MIRANDA KENNEDY: The stretch of beach at Alang looks like a nightmarish scene from the Industrial age.

Hundreds of men are blowtorching hulks of steel on the tar-stained ground. They’ll spend months breaking apart this dead cargo ship so it can be sold off as scrap.

A team of men, using their bare hands, pull a thick steel rope onto the deck. Most wear helmets, but there’s not a protective suit in sight-even though these old ships are riddled with asbestos and PCBs. Chatri Singh, a scrawny 30-year-old worker, says hardly any of them have any safety training.

CHATRI SINGH: We’ve all left our villages to come here and pull apart the ships. But I have no idea where this ship comes from. All I know is it’s really hard work.
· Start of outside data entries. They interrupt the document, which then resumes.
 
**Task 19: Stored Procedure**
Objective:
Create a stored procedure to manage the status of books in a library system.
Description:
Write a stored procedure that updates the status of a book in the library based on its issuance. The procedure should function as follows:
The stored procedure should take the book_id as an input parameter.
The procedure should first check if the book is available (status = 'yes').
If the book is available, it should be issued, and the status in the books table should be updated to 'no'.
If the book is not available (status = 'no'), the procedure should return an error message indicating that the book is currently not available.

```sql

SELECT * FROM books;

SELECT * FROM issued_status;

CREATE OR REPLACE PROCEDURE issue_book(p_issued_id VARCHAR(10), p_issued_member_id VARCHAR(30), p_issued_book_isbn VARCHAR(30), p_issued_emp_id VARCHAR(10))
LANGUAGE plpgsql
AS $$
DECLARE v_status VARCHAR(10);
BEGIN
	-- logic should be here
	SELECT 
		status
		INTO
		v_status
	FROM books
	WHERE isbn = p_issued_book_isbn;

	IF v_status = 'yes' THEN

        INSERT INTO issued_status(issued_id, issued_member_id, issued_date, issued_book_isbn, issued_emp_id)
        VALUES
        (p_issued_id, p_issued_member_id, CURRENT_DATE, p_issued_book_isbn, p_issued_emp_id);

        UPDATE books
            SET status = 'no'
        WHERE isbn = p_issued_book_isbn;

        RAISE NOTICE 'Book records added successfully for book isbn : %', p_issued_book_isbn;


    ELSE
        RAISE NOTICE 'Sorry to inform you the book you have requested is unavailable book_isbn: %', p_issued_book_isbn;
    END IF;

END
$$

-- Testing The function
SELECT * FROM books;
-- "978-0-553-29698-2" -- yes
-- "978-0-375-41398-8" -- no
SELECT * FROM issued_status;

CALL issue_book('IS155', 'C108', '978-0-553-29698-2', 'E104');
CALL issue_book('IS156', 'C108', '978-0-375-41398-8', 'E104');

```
A couple months ago, five workers were killed when a fire broke out after they cut open a pipe still filled with gas. Ahmad Islari is a doctor in the nearby town. He says that’s just par for the course.

AHMAD ISLARI: I have treated so many patients from Alang. There are two main problems that come from Alang, one is burns and the second is injury, minor and major injuries.

Greenpeace estimates that one in four Alang workers will get cancer. But Captain Kiritsin Gohil, the officer in charge of the port, says Alang gives people desperately-needed jobs, even if they only make $3 a day.

KIRITSIN GOHIL: If you think of the labor now, back home, where they come from, where there is abject poverty. So up here at least they’re at least getting three square meals a day and they’re earning enough money to send back to their families.

But maybe not for long. A few years back, when India was the world’s favorite destination for ship scrapping, 40,000 people worked here. There’s only 4,000 left. After an aggressive Greenpeace campaign against shipyard conditions, the government started enforcing labor laws and tightened pollution controls. Gohil says American and European ship owners simply don’t want to have to deal with all of that.

KIRITSIN GOHIL: They are fined very heavily and the work is stopped, maybe even the plot is taken away.

So they’ve found other places to send their decommissioned ships, like Bangladesh and Pakistan. By improving conditions in the shipyard, India may have killed off its industry of burying the world’s dead ships.

In Alang, I’m Miranda Kennedy for Marketplace.